When Justin Nelson reflects on his time at Tufts, he says, “I’m an alum. I met my wife there too, so it’s very special to me.” He especially appreciates how his undergrad years gave him the opportunity to spread his wings and figure out what direction he wanted his life to take.  

“I was originally premed,” Nelson shares. “It took me a while to figure out that I don’t like blood and I didn’t want to do that.” Luckily, he figured out he was drawn to finance. But there was a catch.  

“Tufts at the time was not a finance school. It’s a liberal arts college. If you were an alum back when I graduated in ’98, 50% of the people, I feel like, went to grad school.” And those who weren’t pursuing further education? He says, “There was active hiring on campus for engineering, [but there was] nothing for finance.” So, even though he added economics to his major, he admits, “That wasn’t going to really help me figure out how to get a job.”  

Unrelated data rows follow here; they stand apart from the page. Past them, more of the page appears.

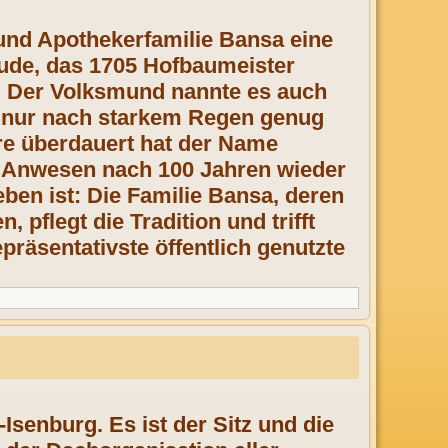
- und Apothekerfamilie Bansa eine
ude, das 1705 Hofbaumeister
e. Der Volksmund nannte es auch
h nur nach starkem Regen genug
re überdauert hat der Name
 Anwesen nach 100 Jahren wieder
eben ist: Die Familie Bansa, deren
 pflegt die Tradition und trifft
epräsentativste öffentlich genutzte
-Isenburg. Es ist der Sitz und die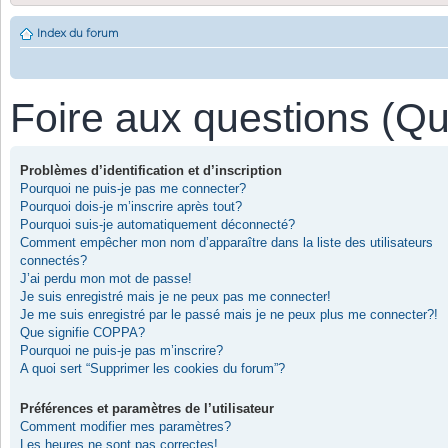
Index du forum
Foire aux questions (Q
Problèmes d’identification et d’inscription
Pourquoi ne puis-je pas me connecter?
Pourquoi dois-je m’inscrire après tout?
Pourquoi suis-je automatiquement déconnecté?
Comment empêcher mon nom d’apparaître dans la liste des utilisateurs
connectés?
J’ai perdu mon mot de passe!
Je suis enregistré mais je ne peux pas me connecter!
Je me suis enregistré par le passé mais je ne peux plus me connecter?!
Que signifie COPPA?
Pourquoi ne puis-je pas m’inscrire?
A quoi sert “Supprimer les cookies du forum”?
Préférences et paramètres de l’utilisateur
Comment modifier mes paramètres?
Les heures ne sont pas correctes!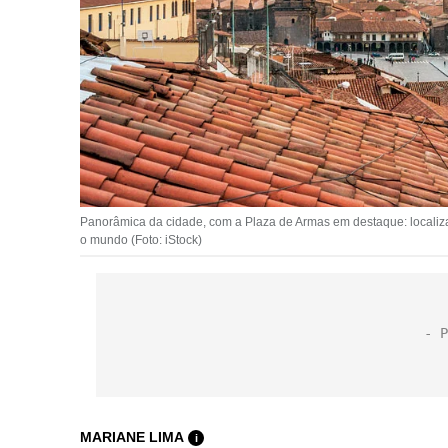
Panorâmica da cidade, com a Plaza de Armas em destaque: localizada 
o mundo (Foto: iStock)
MARIANE LIMA
i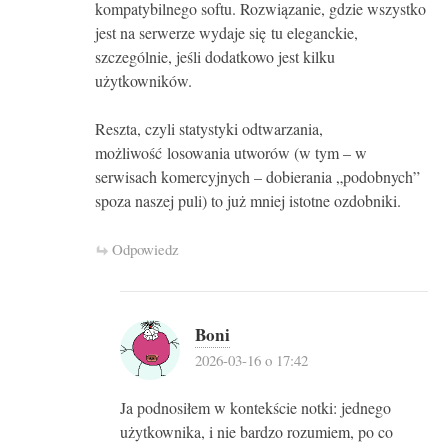
kompatybilnego softu. Rozwiązanie, gdzie wszystko
jest na serwerze wydaje się tu eleganckie,
szczególnie, jeśli dodatkowo jest kilku
użytkowników.
Reszta, czyli statystyki odtwarzania,
możliwość losowania utworów (w tym – w
serwisach komercyjnych – dobierania „podobnych”
spoza naszej puli) to już mniej istotne ozdobniki.
Odpowiedz
Boni
2026-03-16 o 17:42
Ja podnosiłem w kontekście notki: jednego
użytkownika, i nie bardzo rozumiem, po co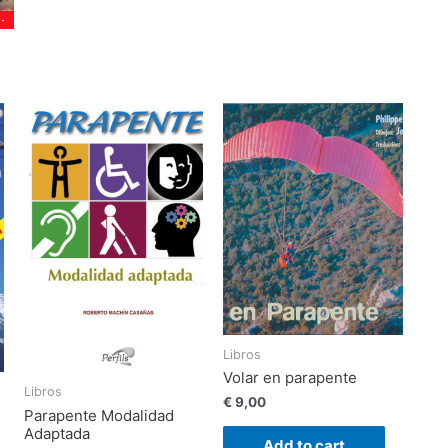
vuelo
de
Europa
(2023)
quantity
Libros
Volar en parapente
Libros
€
9,00
Parapente Modalidad
Adaptada
Add to cart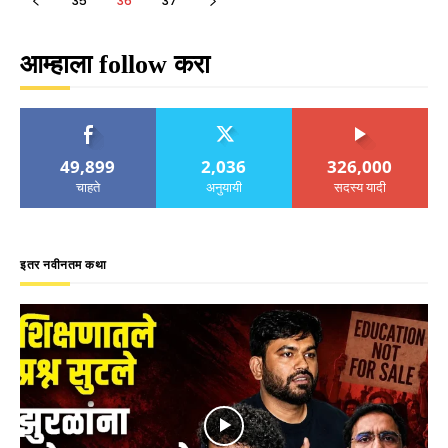
35
36
37
आम्हाला follow करा
49,899
2,036
326,000
चाहते
अनुयायी
सदस्य यादी
इतर नवीनतम कथा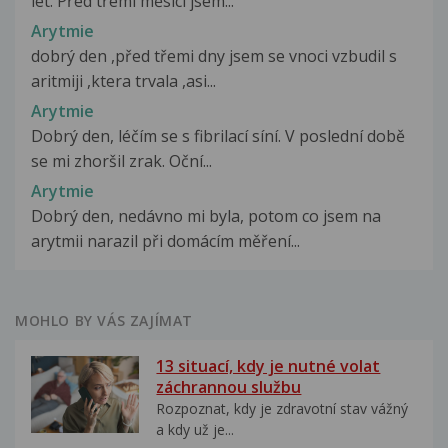
let. Před třemi měsíci jsem...
Arytmie
dobrý den ,před třemi dny jsem se vnoci vzbudil s
aritmiji ,ktera trvala ,asi...
Arytmie
Dobrý den, léčím se s fibrilací síní. V poslední době
se mi zhoršil zrak. Oční...
Arytmie
Dobrý den, nedávno mi byla, potom co jsem na
arytmii narazil při domácím měření...
MOHLO BY VÁS ZAJÍMAT
13 situací, kdy je nutné volat
záchrannou službu
Rozpoznat, kdy je zdravotní stav vážný
a kdy už je...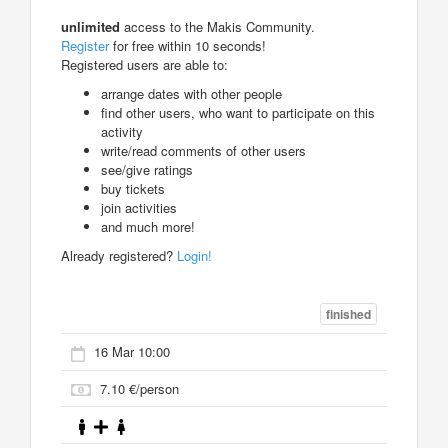
unlimited
access to the Makis Community.
Register
for free within 10 seconds!
Registered users are able to:
arrange dates with other people
find other users, who want to participate on this
activity
write/read comments of other users
see/give ratings
buy tickets
join activities
and much more!
Already registered?
Login!
finished
16 Mar 10:00
7.10 €/person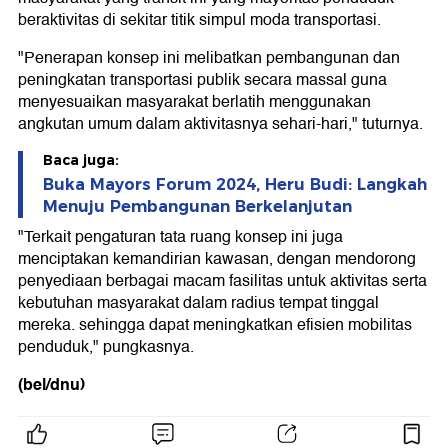
beraktivitas di sekitar titik simpul moda transportasi.
"Penerapan konsep ini melibatkan pembangunan dan
peningkatan transportasi publik secara massal guna
menyesuaikan masyarakat berlatih menggunakan
angkutan umum dalam aktivitasnya sehari-hari," tuturnya.
Baca juga:
Buka Mayors Forum 2024, Heru Budi: Langkah
Menuju Pembangunan Berkelanjutan
"Terkait pengaturan tata ruang konsep ini juga
menciptakan kemandirian kawasan, dengan mendorong
penyediaan berbagai macam fasilitas untuk aktivitas serta
kebutuhan masyarakat dalam radius tempat tinggal
mereka. sehingga dapat meningkatkan efisien mobilitas
penduduk," pungkasnya.
(bel/dnu)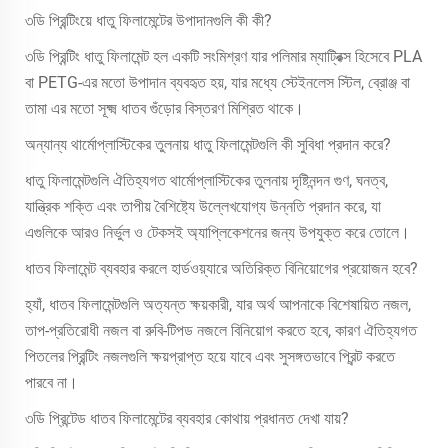
৩ডি প্রিন্টিংয়ে ধাতু ফিলামেন্টের উপাদানগুলি কী কী?
৩ডি প্রিন্টিং ধাতু ফিলামেন্ট হল একটি সংমিশ্রণ যার পলিমার ম্যাট্রিক্স হিসেবে PLA
বা PETG-এর মতো উপাদান ব্যবহৃত হয়, যার মধ্যে স্টেইনলেস স্টিল, ব্রোঞ্জ বা
তামা এর মতো সূক্ষ্ম ধাতব গুঁড়োর বিস্তরণ মিশ্রিত থাকে।
অন্যান্য থার্মোপ্লাস্টিকের তুলনায় ধাতু ফিলামেন্টগুলি কী সুবিধা প্রদান করে?
ধাতু ফিলামেন্টগুলি ঐতিহ্যগত থার্মোপ্লাস্টিকের তুলনায় দৃষ্টিনন্দন গুণ, ঘনত্ব,
যান্ত্রিক শক্তি এবং তাপীয় বৈশিষ্ট্যে উল্লেখযোগ্য উন্নতি প্রদান করে, যা
এগুলিকে আরও নির্ভুল ও টেকসই অ্যাপ্লিকেশনের জন্য উপযুক্ত করে তোলে।
ধাতব ফিলামেন্ট ব্যবহার করলে হার্ডওয়্যারে অতিরিক্ত বিনিয়োগের প্রয়োজন হবে?
হ্যাঁ, ধাতব ফিলামেন্টগুলি অত্যন্ত ক্ষয়কারী, যার অর্থ আপনাকে বিশেষায়িত নজল,
তাপ-প্রতিরোধী নজল বা রুবি-টিপড নজলে বিনিয়োগ করতে হবে, কারণ ঐতিহ্যগত
পিতলের প্রিন্টিং নজলগুলি ক্ষয়প্রাপ্ত হয়ে যাবে এবং সুসঙ্গতভাবে প্রিন্ট করতে
পারবে না।
৩ডি প্রিন্টেড ধাতব ফিলামেন্টের ব্যবহার কোথায় প্রধানত দেখা যায়?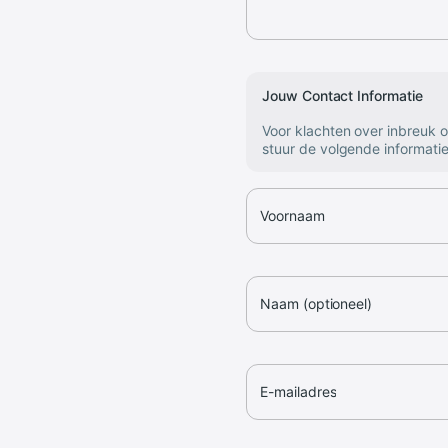
Jouw Contact Informatie
Voor klachten over inbreuk 
stuur de volgende informatie
Voornaam
Naam (optioneel)
E-mailadres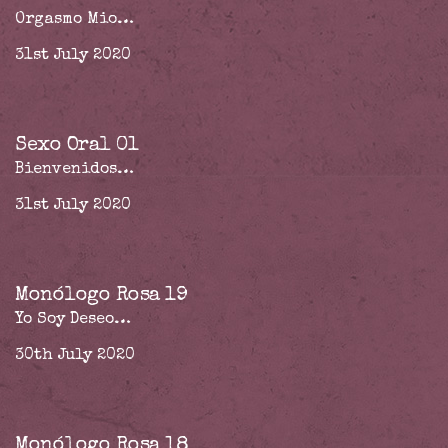
Orgasmo Mio…
31st July 2020
Sexo Oral 01
Bienvenidos…
31st July 2020
Monólogo Rosa 19
Yo Soy Deseo…
30th July 2020
Monólogo Rosa 18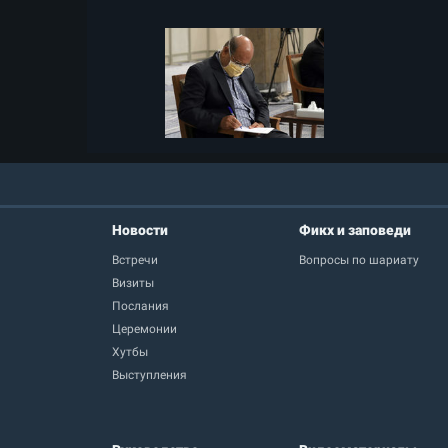
Новости
Фикх и заповеди
Встречи
Вопросы по шариату
Визиты
Послания
Церемонии
Хутбы
Выступления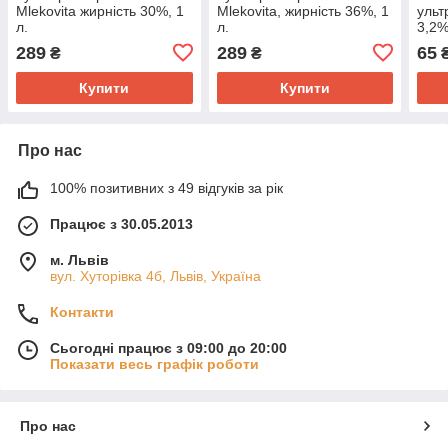
Mlekovita жирність 30%, 1
Mlekovita, жирність 36%, 1
ульт
л.
л.
3,2%
289
289
65
₴
₴
Купити
Купити
Про нас
100% позитивних з 49 відгуків за рік
Працює з 30.05.2013
м. Львів
вул. Хуторівка 4б, Львів, Україна
Контакти
Сьогодні працює з 09:00 до 20:00
Показати весь графік роботи
Про нас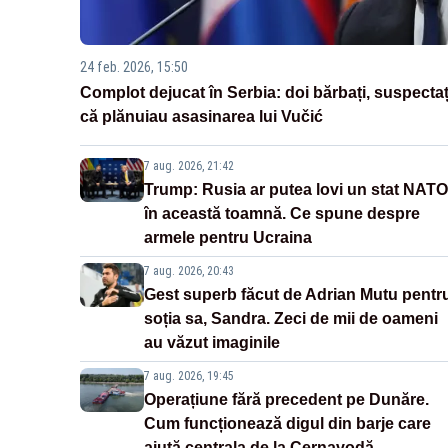
24 feb. 2026, 15:50
Complot dejucat în Serbia: doi bărbați, suspectaț
că plănuiau asasinarea lui Vučić
7 aug. 2026, 21:42
Trump: Rusia ar putea lovi un stat NATO
în această toamnă. Ce spune despre
armele pentru Ucraina
7 aug. 2026, 20:43
Gest superb făcut de Adrian Mutu pentr
soția sa, Sandra. Zeci de mii de oameni
au văzut imaginile
7 aug. 2026, 19:45
Operațiune fără precedent pe Dunăre.
Cum funcționează digul din barje care
ajută centrala de la Cernavodă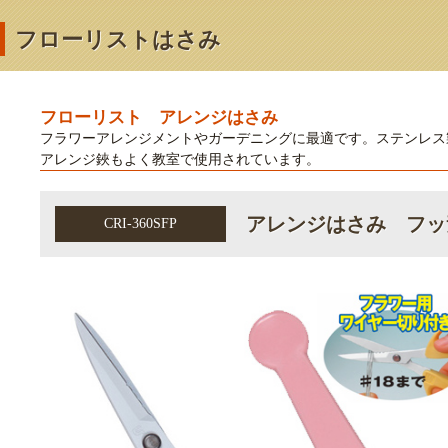
フローリストはさみ
フローリスト アレンジはさみ
フラワーアレンジメントやガーデニングに最適です。ステンレス
アレンジ鋏もよく教室で使用されています。
アレンジはさみ フッ
CRI-360SFP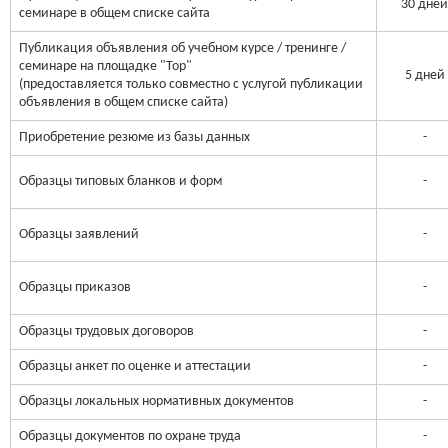
30 дне
семинаре в общем списке сайта
Публикация объявления об учебном курсе / тренинге /
семинаре на площадке "Top"
5 дней
(предоставляется только совместно с услугой публикации
объявления в общем списке сайта)
Приобретение резюме из базы данных
-
Образцы типовых бланков и форм
-
Образцы заявлений
-
Образцы приказов
-
Образцы трудовых договоров
-
Образцы анкет по оценке и аттестации
-
Образцы локальных нормативных документов
-
Образцы документов по охране труда
-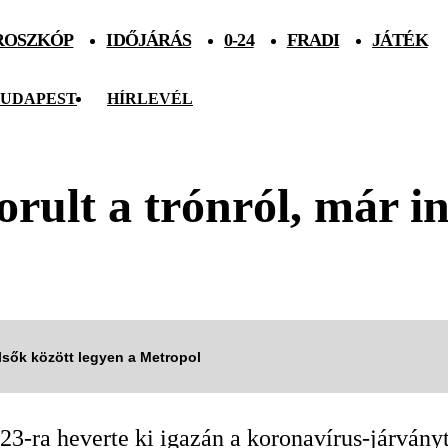
ROSZKÓP
IDŐJÁRÁS
0-24
FRADI
JÁTÉK
UDAPEST
HÍRLEVÉL
orult a trónról, már i
elsők között legyen a Metropol
3-ra heverte ki igazán a koronavírus-járványt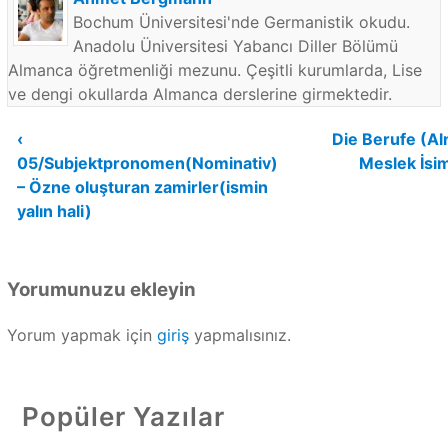
Bochum Üniversitesi'nde Germanistik okudu.
Anadolu Üniversitesi Yabancı Diller Bölümü
Almanca öğretmenliği mezunu. Çeşitli kurumlarda, Lise
ve dengi okullarda Almanca derslerine girmektedir.
Yazı
‹
Die Berufe (A
05/Subjektpronomen(Nominativ)
Meslek İsim
gezinmesi
– Özne oluşturan zamirler(ismin
yalın hali)
Yorumunuzu ekleyin
Yorum yapmak için
giriş
yapmalısınız.
Popüler Yazılar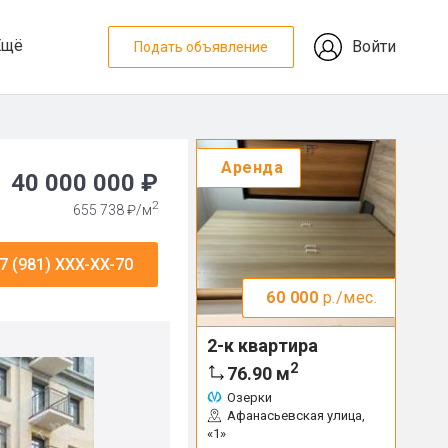
Ещё
Войти
Подать объявление
Аренда
40 000 000 ₽
2
655 738 ₽/м
7 (981) XXX-XX-70
60 000
р./мес.
2-к квартира
2
76.90
м
Озерки
Афанасьевская улица,
«1»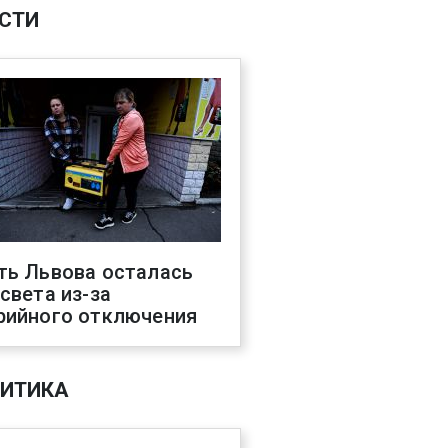
СТИ
ть Львова осталась
 света из-за
рийного отключения
ИТИКА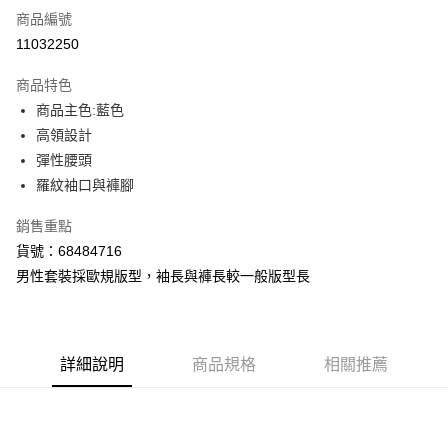
商品編號
LINE Pay
11032250
Apple Pay
商品特色
街口支付
商品主色:藍色
高領設計
悠遊付
彈性腰頭
Google Pay
羅紋袖口與褲腳
貨到付款
銷售重點
貨號：68484716
運送方式
男性套裝採歐規版型，袖長與褲長較一般版型長
付款後全家取貨
每筆NT$100，滿NT$1,800(含以上)免運費
付款後7-11取貨
詳細說明
商品規格
相關推薦
每筆NT$100，滿NT$1,800(含以上)免運費
宅配(離島恕不配送)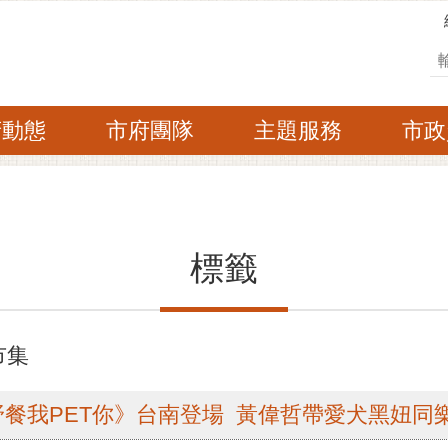
搜
府動態
市府團隊
主題服務
市政
標籤
市集
餐我PET你》台南登場 黃偉哲帶愛犬黑妞同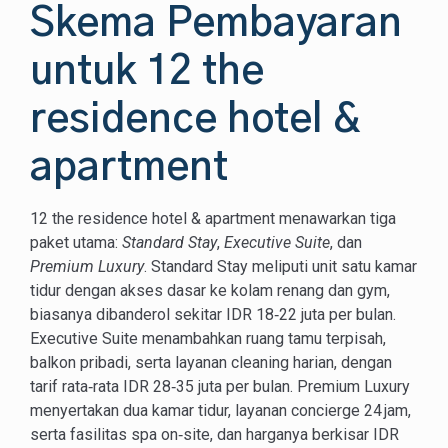
Skema Pembayaran
untuk 12 the
residence hotel &
apartment
12 the residence hotel & apartment menawarkan tiga
paket utama:
Standard Stay
,
Executive Suite
, dan
Premium Luxury
. Standard Stay meliputi unit satu kamar
tidur dengan akses dasar ke kolam renang dan gym,
biasanya dibanderol sekitar IDR 18‑22 juta per bulan.
Executive Suite menambahkan ruang tamu terpisah,
balkon pribadi, serta layanan cleaning harian, dengan
tarif rata‑rata IDR 28‑35 juta per bulan. Premium Luxury
menyertakan dua kamar tidur, layanan concierge 24 jam,
serta fasilitas spa on‑site, dan harganya berkisar IDR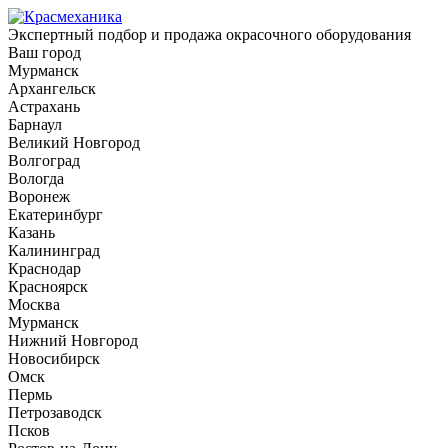
Экспертный подбор и продажа окрасочного оборудования
Ваш город
Мурманск
Архангельск
Астрахань
Барнаул
Великий Новгород
Волгоград
Вологда
Воронеж
Екатеринбург
Казань
Калининград
Краснодар
Красноярск
Москва
Мурманск
Нижний Новгород
Новосибирск
Омск
Пермь
Петрозаводск
Псков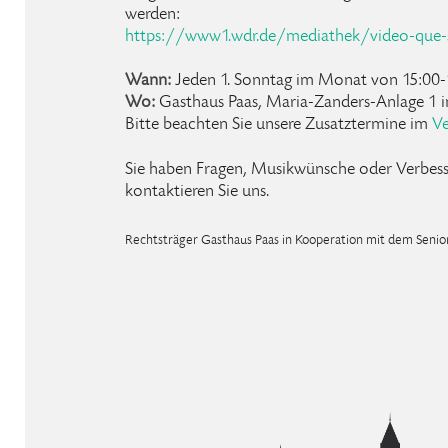
werden:
https://www1.wdr.de/mediathek/video-que-s
Wann:
Jeden 1. Sonntag im Monat von 15:00-
Wo:
Gasthaus Paas, Maria-Zanders-Anlage 1 i
Bitte beachten Sie unsere Zusatztermine im
Ve
Sie haben Fragen, Musikwünsche oder Verbes
kontaktieren Sie uns.
Rechtsträger Gasthaus Paas in Kooperation mit dem Senio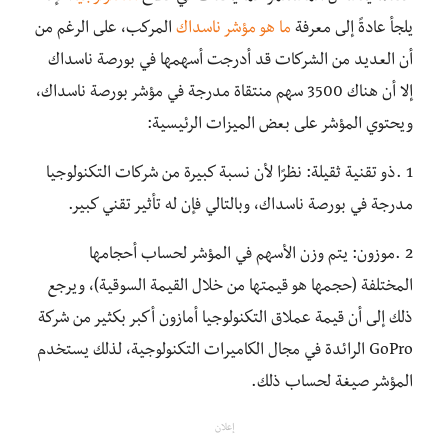
يلجأ عادةً إلى معرفة
ما هو مؤشر ناسداك
المركب، على الرغم من
أن العديد من الشركات قد أدرجت أسهمها في بورصة ناسداك
إلا أن هناك 3500 سهم منتقاة مدرجة في مؤشر بورصة ناسداك،
ويحتوي المؤشر على بعض الميزات الرئيسية:
1 .ذو تقنية ثقيلة: نظرًا لأن نسبة كبيرة من شركات التكنولوجيا
مدرجة في بورصة ناسداك، وبالتالي فإن له تأثير تقني كبير.
2 .موزون: يتم وزن الأسهم في المؤشر لحساب أحجامها
المختلفة (حجمها هو قيمتها من خلال القيمة السوقية)، ويرجع
ذلك إلى أن قيمة عملاق التكنولوجيا أمازون أكبر بكثير من شركة
GoPro الرائدة في مجال الكاميرات التكنولوجية، لذلك يستخدم
المؤشر صيغة لحساب ذلك.
إعلان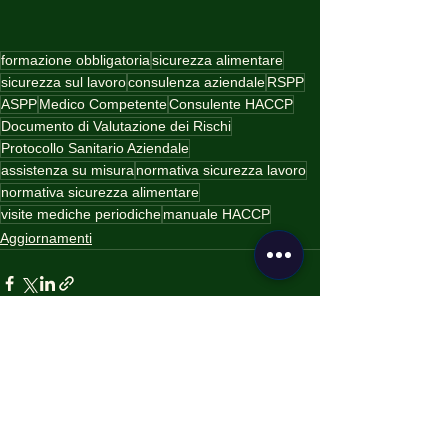
formazione obbligatoria
sicurezza alimentare
sicurezza sul lavoro
consulenza aziendale
RSPP
ASPP
Medico Competente
Consulente HACCP
Documento di Valutazione dei Rischi
Protocollo Sanitario Aziendale
assistenza su misura
normativa sicurezza lavoro
normativa sicurezza alimentare
visite mediche periodiche
manuale HACCP
Aggiornamenti
Mostra tutti
Post recenti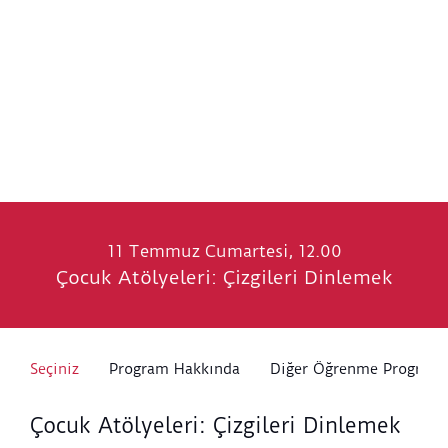
11 Temmuz Cumartesi, 12.00
Çocuk Atölyeleri: Çizgileri Dinlemek
Seçiniz
Program Hakkında
Diğer Öğrenme Programl
Çocuk Atölyeleri: Çizgileri Dinlemek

Justin Nelson Takes the Next Step 

Fortunately for Nelson, “I had a bunch of friends who were going into finance, and they helped me think through the process, like how to get a job.” Eventually, he scored an internship at JPMorgan and ultimately — in addition to completing an MBA at Columbia University — he says, “I’ve been there for my whole career.” After a few years at the private bank, Nelson wanted to help students like himself who wanted to pursue a career in finance.  

He started asking key questions about changing the culture surrounding finance-focused careers on Tufts’ campus, wondering, “Who’s there to give people advice, help them make connections, get a job?  

“I didn’t have a lot of money to give, but I had plenty of time to give, so I started going on campus and recruiting.” That may not seem like a significant move, but as Justin Nelson notes, Tufts was then “not a school that a JPMorgan would typically recruit at, so I think I had to push a little harder internally to be able to do that.”  

His efforts paid off. “At some point, the school recognized the issue as well. So they did build a recruiting center,” he says. Today, thanks to Nelson and some fellow alums, there’s a finance initiative on campus. Additionally, he notes, “There are several clubs on campus that have direct recruiting opportunities for students. I like to think that I was a part of that.”  

Justin Nelson Talks Recruitment to Career Guidance 

In addition to spurring active career recruitment on campus, Nelson’s always happy to share his knowledge and guidance. Recently, he says, he moderated the Finance Career Forum for more than 100 students, talking about different finance topics and providing opportunities to network.” Moreover, he adds, “I probably talk to two or three students a week, and it’s all the way from freshmen through seniors, [from] people who are deciding, ‘What’s finance about?’ to people who are like, ‘I’m a senior, and I don’t have a job,’ or ‘Maybe now I like finance. What do I do? How do I think through that?’” 

His main goal in these conversations? He admits, “Yes, I’d love it if I recruit people, good people at JPMorgan, but also if they want jobs, if I can help them get a job elsewhere or help them think through that, or just give them some advice, I get a lot out of it because I feel like that was always something that I was missing. 

“People just need some level of help just to get on the right path to do what they want to do.” And Justin Nelson wants to provide those students with the support they need to succeed, meaning he’s likely to be a major presence on campus for years to come.